Das nach Europa in den Handel gelangende Rosenöl wird durch Mengung der Oele aus den Blüthen der Ebene und jenen der Berglagen auf zwölf bis dreizehn Grad Reaumur hergerichtet. Nur durch langjährige Erfahrungen läßt sich echtes von gefälschtem Rosenöle unterscheiden. Kenner unterscheiden es nicht allein am Geruche, sondern auch am Aussehen der Masse. Nach der Meinung der Eingebornen wird zur Fälschung Geraniumöl verwendet, nach wissenschaftlichen Untersuchungen ausgezeichneter englischer Chemiker ist es aber ausschließlich das aus Andropogon- und Cymbopogongräsern erzeugte „Idrisöl“, welches dem Rosenöle beigemengt wird. Die Moralität des Verkäufers gewährt die einzige Garantie für die Reinheit des kostbaren Rosenöls, und neben der bereits genannten Firma, welche sich neuestens mit Manoglu u. Sohn vereinigte und eine Filiale in Leipzig führt, können wir hier noch weiter als renommirte Häuser Ihmsen u. Comp., dann Holstein u. Comp. zu Constantinopel nennen.“
Ueber die außerordentliche Einfachheit der Bereitung des Rosenöls theilt F. Kanitz ein Bild mit, welches uns zwar nicht viel Aufschluß über seinen Gegenstand giebt, aber um so beachtenswerther für das friedliche Verhältniß ist, in welchem vor dem Kriege die Menschen verschiedenen Glaubens miteinander zu leben vermochten. Kanitz hatte die Nordseite des Balkans erreicht und von Travna aus mit einem bulgarischen Freunde einen Ausflug gemacht. „Mit kleinem Umwege,“ erzählt er, „führte mich mein Begleiter nach einer anmuthigen Lehne, an deren schattigem Hange ich zu meinem nicht geringen Erstaunen einen Geistlichen in bester Harmonie mit einem alten Türken bei der Destillation von Rosenöl beschäftigt fand. Es war eine Scene, wie sie nicht leicht freundlicher gedacht werden kann. Eben hatte des Popen Töchterlein prächtig duftendes Rosenmaterial in Körben für den bereits geheizten Kessel herbeigebracht, dessen Rohr durch einen Kühlbottich lief. Ein munter plätschernder Quell füllte ihn fortwährend mit frischem Wasser; daneben standen Flaschen, in welche der Türke die abgeschöpfte fette, wohlriechende Essenz durch einen Trichter mit kaum sichtbarer Oeffnung träufeln ließ. Ich konnte es mir nicht versagen, den primitiven, genau so wie in Kazanlik betriebenen, hier aber in malerischester Weise sich darstellenden Proceß mit einigen Strichen zu skizziren. Während dieser Arbeit erfuhr ich, daß Travna der einzige Ort am Nordhange des Balkans sei, welcher Rosenöl erzeugt, und daß Pope Stefan die Destillation für dessen drei Rosenpflanzer besorge, welche zusammen 1 1/4 bis 1 1/2 Kilogramm Oel in den Handel bringen.
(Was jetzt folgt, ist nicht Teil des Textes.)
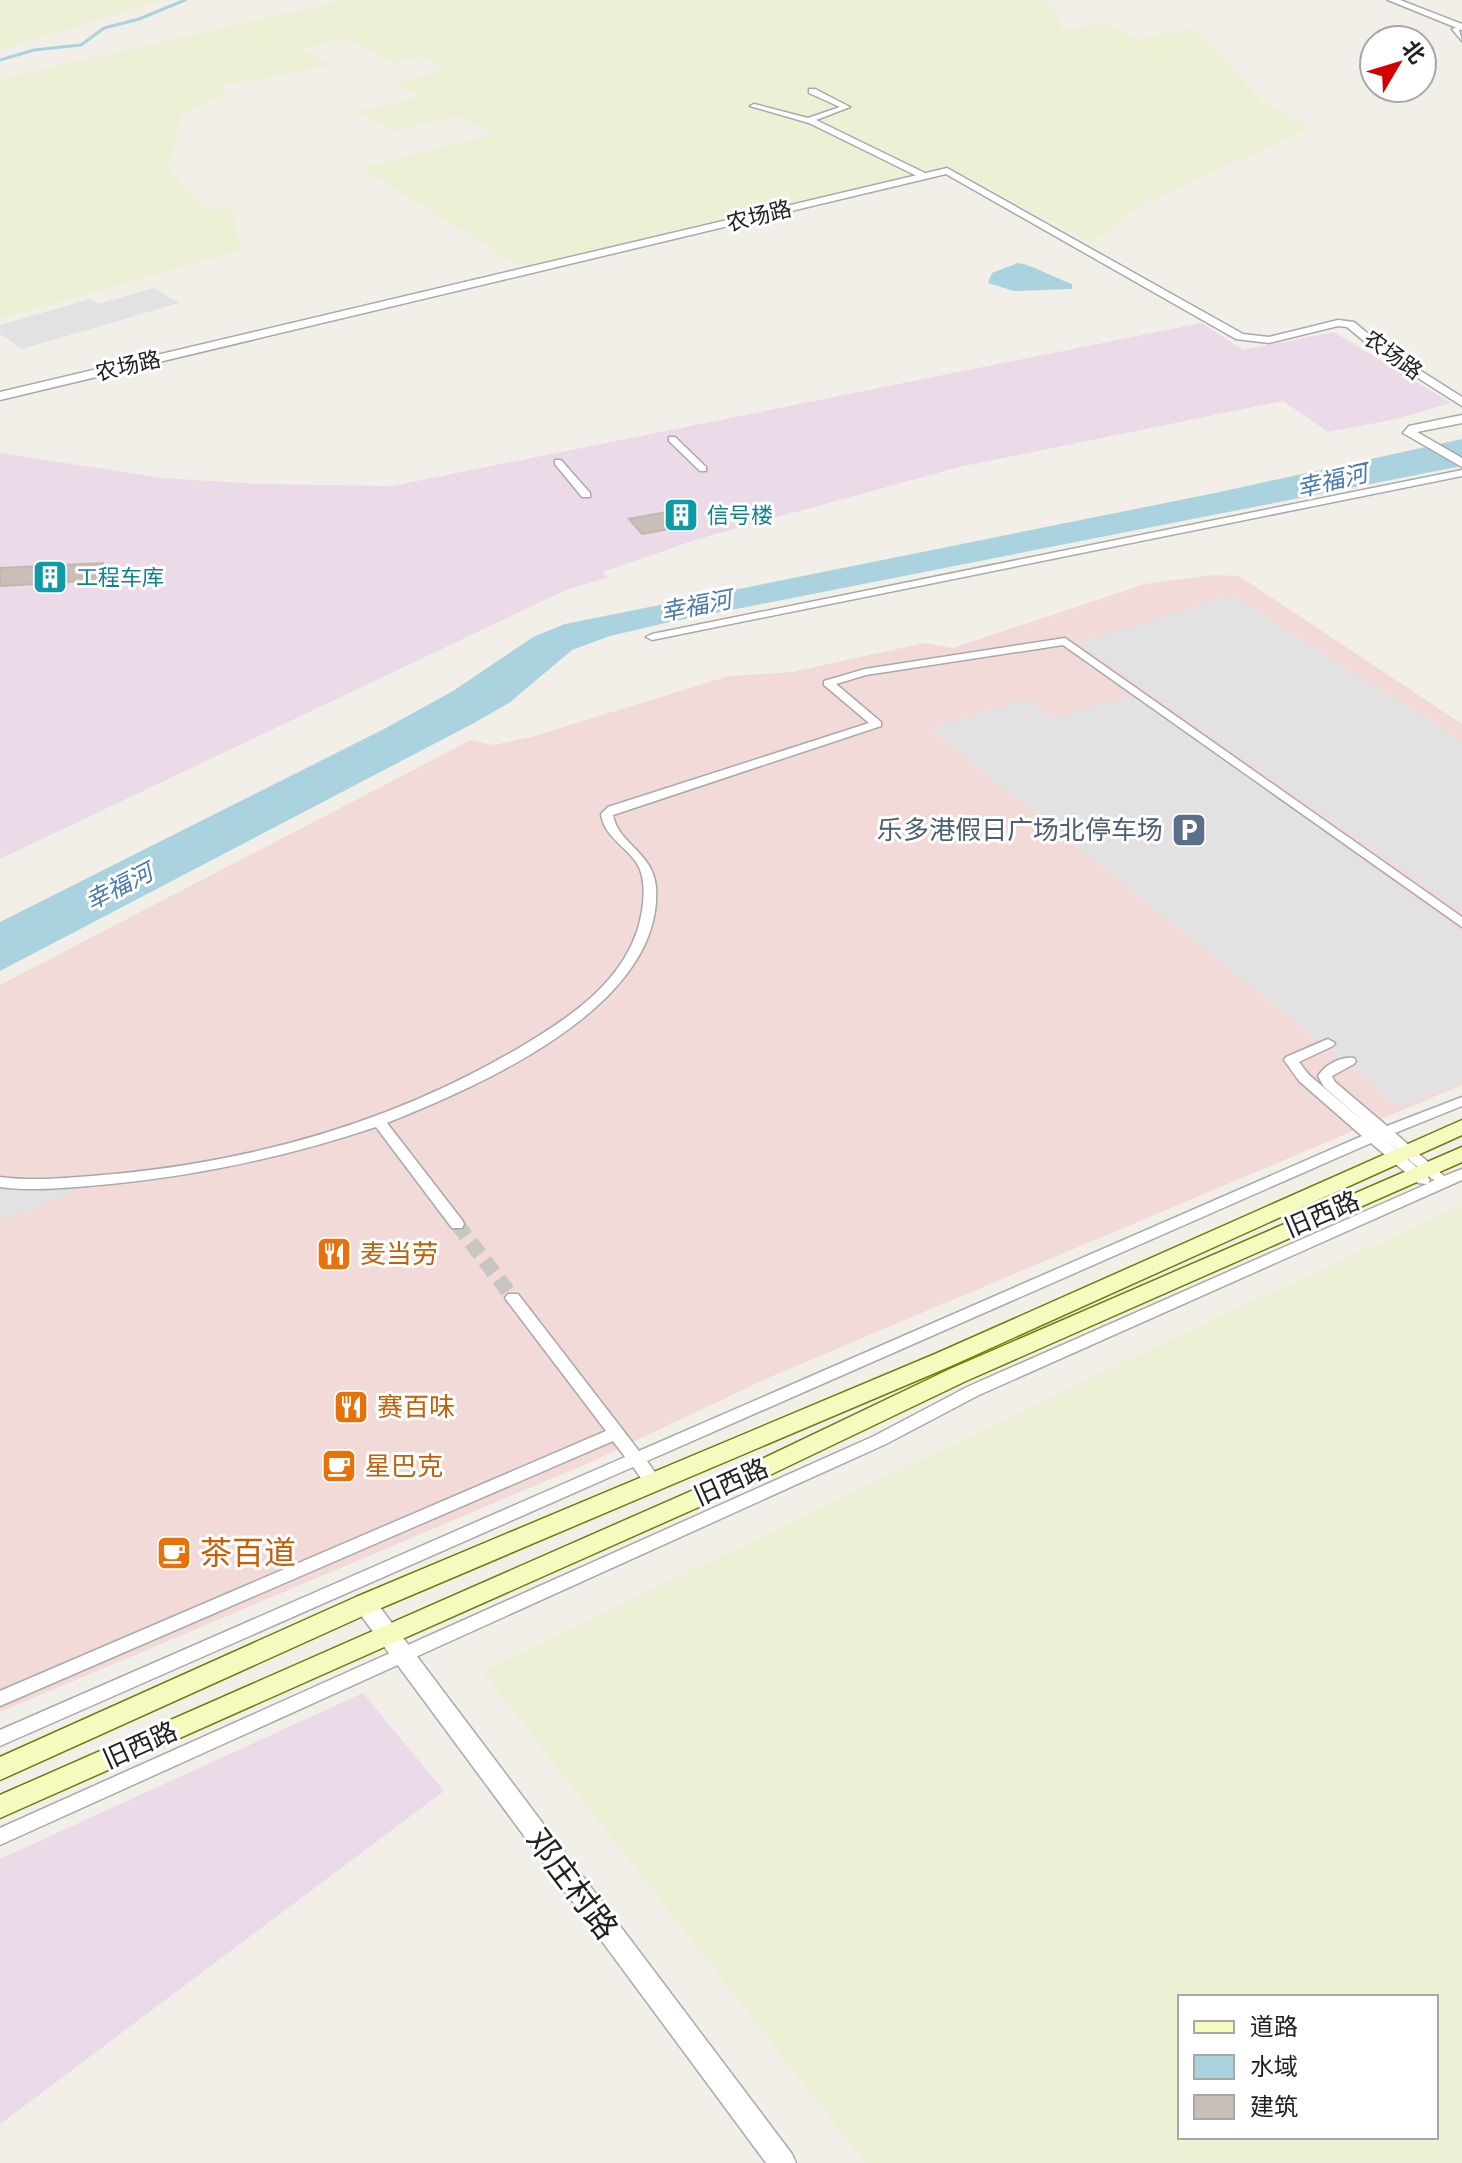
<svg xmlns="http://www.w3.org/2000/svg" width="1462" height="2163" viewBox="0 0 1462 2163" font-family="'DejaVu Sans','Noto Sans SC',sans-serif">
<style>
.commercial{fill:#f2dad9}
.industrial{fill:#ebdbe8}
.farmland{fill:#eef0d5;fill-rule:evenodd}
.parking{fill:#e2e2e2}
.water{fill:#aad3df}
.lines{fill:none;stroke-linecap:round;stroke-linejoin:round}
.stream{stroke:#aad3df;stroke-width:3}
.building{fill:#c7bfb8;stroke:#c4b6ab;stroke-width:2}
.minor-tunnel{stroke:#c8c6c1;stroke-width:15;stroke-dasharray:15 8;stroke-linecap:butt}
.minor-casing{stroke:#a9a9a9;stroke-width:3}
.tertiary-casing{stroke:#a9a9a9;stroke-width:3}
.secondary-casing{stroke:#707d05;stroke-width:3}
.minor{fill:#fff;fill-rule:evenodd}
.tertiary{fill:#fff;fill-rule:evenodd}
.secondary{fill:#f7fabf;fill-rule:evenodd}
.labels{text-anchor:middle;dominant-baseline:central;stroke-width:6;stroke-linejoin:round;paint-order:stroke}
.far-street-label{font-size:22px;fill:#222;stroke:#fff}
.far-culture-label{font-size:22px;fill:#0d838f;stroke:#fff;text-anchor:start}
.far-water-label{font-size:24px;font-style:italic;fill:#4a7aab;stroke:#fff}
.service-label{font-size:26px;fill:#4e5e75;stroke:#fff;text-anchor:end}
.street-label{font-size:26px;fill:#222;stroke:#fff}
.food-label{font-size:26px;fill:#c56008;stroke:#fff;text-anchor:start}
.near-food-label{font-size:32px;fill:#c56008;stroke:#fff;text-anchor:start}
.near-street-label{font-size:32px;fill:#222;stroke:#fff}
</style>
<rect width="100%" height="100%" fill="#f2efe9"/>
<path class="commercial" d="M1213,575L1239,576L1462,724V1085L770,1377L591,1462L0,1712V985L471,740L493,745L531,737L729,676L792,672L924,643L953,648L1145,584Z"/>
<g class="industrial">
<path d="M1202,323L1243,350L1334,332L1451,403L1396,419L1328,432L1283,401L959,467L698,539L603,572L607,578L568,589L0,859V453L163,478L259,484L392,486Z"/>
<path d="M363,1693L444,1791L0,2124V1859Z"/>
</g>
<g class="farmland">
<path d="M0,0H163L0,50Z"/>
<path d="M344,0H1044L1054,7L1061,30L1109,22L1134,39L1193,29L1263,102L1311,128L1143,204L1092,243L955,171L526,270L361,168L493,134L457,116L395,131L355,112L418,97L396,83L445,70L421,57L393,63L348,38L302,49L331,65L218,87L227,94L182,114L169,167L204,210L231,207L241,250L0,319V79Z"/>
<path d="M1462,1205V2163H865L482,1671L1207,1322ZM1180,1997H1436V2137H1180Z"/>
</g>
<g class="parking">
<path d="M154,288L179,303L22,349L0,334V325L90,299L98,304Z"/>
<path d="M1231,595L1462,742V911L1079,643Z"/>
<path d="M1133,694L1462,932V1081L1401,1107L931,729L1026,699L1054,719Z"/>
<path d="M0,1175L77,1191L0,1220Z"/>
</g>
<g class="water">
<path d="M1018,263C1036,266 1054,278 1072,284V289L1014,291L988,283L992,273Z"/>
<path d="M1462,439V466L670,622L610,636L572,650L509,703L474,723L0,971V922L384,729L453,691L533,637L565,624L1215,493Z"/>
</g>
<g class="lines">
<path class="stream" d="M0,60L34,50L81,45L104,28L139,19L185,0"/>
</g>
<g class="building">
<path d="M666,512L679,527L642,534L629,519Z"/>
<path d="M103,563L100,580L0,586V568Z"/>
</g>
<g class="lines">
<path class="minor-tunnel" d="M457,1224L513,1298"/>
<g class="minor-casing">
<g id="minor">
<path d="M1462,25V29L1459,30L1462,41L1452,29Z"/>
<path d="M809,89H815L850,107L816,120L927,174V178H921L809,123L750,106L754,104L808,118L840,107L809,93Z"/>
<path d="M669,437H675L706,467V471H700L669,441Z"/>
<path d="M555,460H561L590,493V497H582L555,464Z"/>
<path d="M1462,470V476L652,640L646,637L652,634Z"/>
<path d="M1065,638L1462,917V927L1063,645L866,675L836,684L881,722V726L613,815C618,844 653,852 656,887C664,1007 479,1086 387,1123L462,1220L464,1224L462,1228H452L376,1127C289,1156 202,1175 111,1184C74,1187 37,1192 0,1187V1177C38,1182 77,1177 115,1174C258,1160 393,1122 517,1049C568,1019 625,982 640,921C644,903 647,878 636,862C624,845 604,836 601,814L608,807L869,723L824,685V681L865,669Z"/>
<path d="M1328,1039L1335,1043L1333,1046L1299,1062L1309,1075L1375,1131L1324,1087L1318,1076C1325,1065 1340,1056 1354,1058L1356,1061L1354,1064L1332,1076L1335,1082L1387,1126L1462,1097V1106L1395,1133L1444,1176L1462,1169V1180L979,1395L886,1444L0,1845V1828L874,1436L967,1387L1427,1184L1418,1183L1371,1143L647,1461L662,1482L660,1486C646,1491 641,1477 633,1467L0,1746V1730L625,1457L613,1441L0,1706V1691L606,1431L508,1302L505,1298L508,1294H518L639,1451L1362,1136L1299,1081L1284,1060L1286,1057ZM1383,1138L1432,1179L1435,1180L1428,1183L1430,1180L1428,1177Z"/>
</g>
</g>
<g class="tertiary-casing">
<g id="tertiary">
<path d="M1388,0H1400L1462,24V30Z"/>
<path d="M947,168L1243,334L1269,337L1338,320L1354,322L1385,348L1462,397V406L1377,352L1347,327L1338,326L1269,343L1236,339L946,174L0,400V392Z"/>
<path d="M1462,415V423L1417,432L1462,458V467L1403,433L1409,426Z"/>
<path d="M365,1595L373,1598L792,2154L796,2163H766L357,1610L354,1604L357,1598Z"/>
</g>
</g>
<g class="secondary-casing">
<g id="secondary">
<path d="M1462,1120V1135L951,1366L374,1611L0,1780V1757L356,1597L935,1354Z"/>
<path d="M1462,1147V1162L966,1381L755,1482L0,1818V1795L739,1470L950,1369Z"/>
</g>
</g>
<use href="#minor" class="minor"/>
<use href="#tertiary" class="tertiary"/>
<use href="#secondary" class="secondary"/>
</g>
<defs>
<g id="building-square" transform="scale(1.8)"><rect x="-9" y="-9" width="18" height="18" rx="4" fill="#0f9aa8" stroke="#fff"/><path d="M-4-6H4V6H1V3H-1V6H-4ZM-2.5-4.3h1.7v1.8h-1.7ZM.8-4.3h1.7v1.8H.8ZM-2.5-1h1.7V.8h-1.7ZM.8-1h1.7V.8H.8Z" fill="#fff"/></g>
<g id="parking-square" transform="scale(1.8)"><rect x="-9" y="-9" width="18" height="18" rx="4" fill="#5c6f8a" stroke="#fff"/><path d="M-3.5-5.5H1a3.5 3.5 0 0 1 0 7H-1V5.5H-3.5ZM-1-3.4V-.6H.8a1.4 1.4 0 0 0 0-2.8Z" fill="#fff"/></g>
<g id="restaurant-square" transform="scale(1.8)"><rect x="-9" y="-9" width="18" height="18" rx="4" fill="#e8710a" stroke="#fff"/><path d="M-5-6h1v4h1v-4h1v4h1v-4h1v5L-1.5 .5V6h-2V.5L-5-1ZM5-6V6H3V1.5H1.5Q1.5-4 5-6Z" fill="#fff"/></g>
<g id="cafe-square" transform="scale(1.8)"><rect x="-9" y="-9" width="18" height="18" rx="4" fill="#e8710a" stroke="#fff"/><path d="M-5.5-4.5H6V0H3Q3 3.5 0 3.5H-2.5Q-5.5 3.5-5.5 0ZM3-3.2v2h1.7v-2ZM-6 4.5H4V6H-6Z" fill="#fff"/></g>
</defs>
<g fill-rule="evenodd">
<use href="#building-square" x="681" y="515"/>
<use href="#building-square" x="50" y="577"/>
<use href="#parking-square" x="1189" y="830"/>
<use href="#restaurant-square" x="334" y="1254"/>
<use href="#restaurant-square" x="351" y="1407"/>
<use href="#cafe-square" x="339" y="1466"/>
<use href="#cafe-square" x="174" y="1553"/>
</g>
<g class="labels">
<g class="far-street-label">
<text transform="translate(759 216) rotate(-14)">农场路</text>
<text transform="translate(1393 355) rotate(36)">农场路</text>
<text transform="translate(128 366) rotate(-13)">农场路</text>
</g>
<g class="far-culture-label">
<text x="707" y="515">信号楼</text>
<text x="76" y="577">工程车库</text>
</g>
<g class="far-water-label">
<text transform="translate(1332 481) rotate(-13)">幸福河</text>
<text transform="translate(696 606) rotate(-11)">幸福河</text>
<text transform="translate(119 887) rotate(-27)">幸福河</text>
</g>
<g class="service-label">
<text x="1163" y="830">乐多港假日广场北停车场</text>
</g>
<g class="street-label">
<text transform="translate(1322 1214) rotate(-23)">旧西路</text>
<text transform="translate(731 1482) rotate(-24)">旧西路</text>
<text transform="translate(140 1745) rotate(-24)">旧西路</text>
</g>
<g class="food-label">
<text x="360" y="1254">麦当劳</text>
<text x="377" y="1407">赛百味</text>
<text x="365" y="1466">星巴克</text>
</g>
<g class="near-food-label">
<text x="200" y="1553">茶百道</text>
</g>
<g class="near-street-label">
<text transform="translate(572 1884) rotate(53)">邓庄村路</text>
</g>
</g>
<rect x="1178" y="1995" width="260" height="144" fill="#ffffff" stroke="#a7a7a7" stroke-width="2"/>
<rect x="1194" y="2021" width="40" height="12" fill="#f7fabf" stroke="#a7a7a7" stroke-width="2"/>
<text x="1250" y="2035" font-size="24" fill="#222222">道路</text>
<rect x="1194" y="2055" width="40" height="24" fill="#aad3df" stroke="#a7a7a7" stroke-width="2"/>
<text x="1250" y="2075" font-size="24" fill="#222222">水域</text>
<rect x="1194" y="2095" width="40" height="24" fill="#c7bfb8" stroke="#a7a7a7" stroke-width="2"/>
<text x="1250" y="2115" font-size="24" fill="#222222">建筑</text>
<g transform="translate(1398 64) rotate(52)"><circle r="38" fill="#ffffff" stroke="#a7a7a7" stroke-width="2"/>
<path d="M0-6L14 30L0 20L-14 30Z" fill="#d40000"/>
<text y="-12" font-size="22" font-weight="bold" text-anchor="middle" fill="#222222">北</text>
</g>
</svg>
Der freundliche Pope verehrte mir ein Fläschchen „za spomenj“ (zur Erinnerung) und wir zogen weiter.“
Die Bereitung des Rosenöls ist bekannt. Vierzig Pfund frischer Rosen werden mit sechszig Pfund Wasser in eine Blase gebracht. Die Masse wird mit den [91] Händen gut gemischt und unter der Blase ein gelindes Feuer entfacht. Wenn das Wasser heiß zu werden anfängt und Dämpfe aufzusteigen beginnen, setzt man den Helm auf die Blase und verkittet die Fugen gut. Ebenso giebt man kaltes Wasser in das Kühlfaß. Die Vorlage wird angelegt und das Feuer weder zu heftig, noch zu schwach unterhalten. Wenn das geschwängerte Wasser überzugehen beginnt und die Blase sehr heiß ist, vermindert man nach und nach das Feuer und setzt die Destillation fort, bis dreißig Pfund Wasser überdestilirt sind, was gewöhnlich in vier bis fünf Stunden geschieht. Das so gewonnene Rosenwasser wird auf’s Neue auf vierzig Pfand Rosen gegossen wovon man vermittelst Destillation, wie angegeben, fünfzehn bin zwanzig Pfund abzieht. Dieses so gewonnene, destillirte Rosenwasser besitzt, wenn die Rosen frisch und gut waren und die Destillation sorgfältig geleitet wurde, einen sehr starken Geruch. Es wird dann in irdene oder verzinnte Gesäße gegossen und der kühlen Nachtluft ausgesetzt. Das Atar oder Rosenöl scheidet sich hierbei aus der Oberfläche in kleinen, weichen Stückchen oder Tröpfchen ab, welche mit dem Blatte einer Schwertlilie sorgfältig abgenommen werden. Zur Gewinnung von ein Loth Rosenöl sind durchschnittlich achttausend Rosen notwendig.
- ↑ „Donau-Bulgarien und der Balkan. Historisch-geographisch-ethnographische Reisestudien aus den Jahren 1860 bis 1876“ Mit vielen Illustrationen im Text und Holzschnitttafeln. Leipzig,. Verlagsbuchhandlung von Hermann Fries.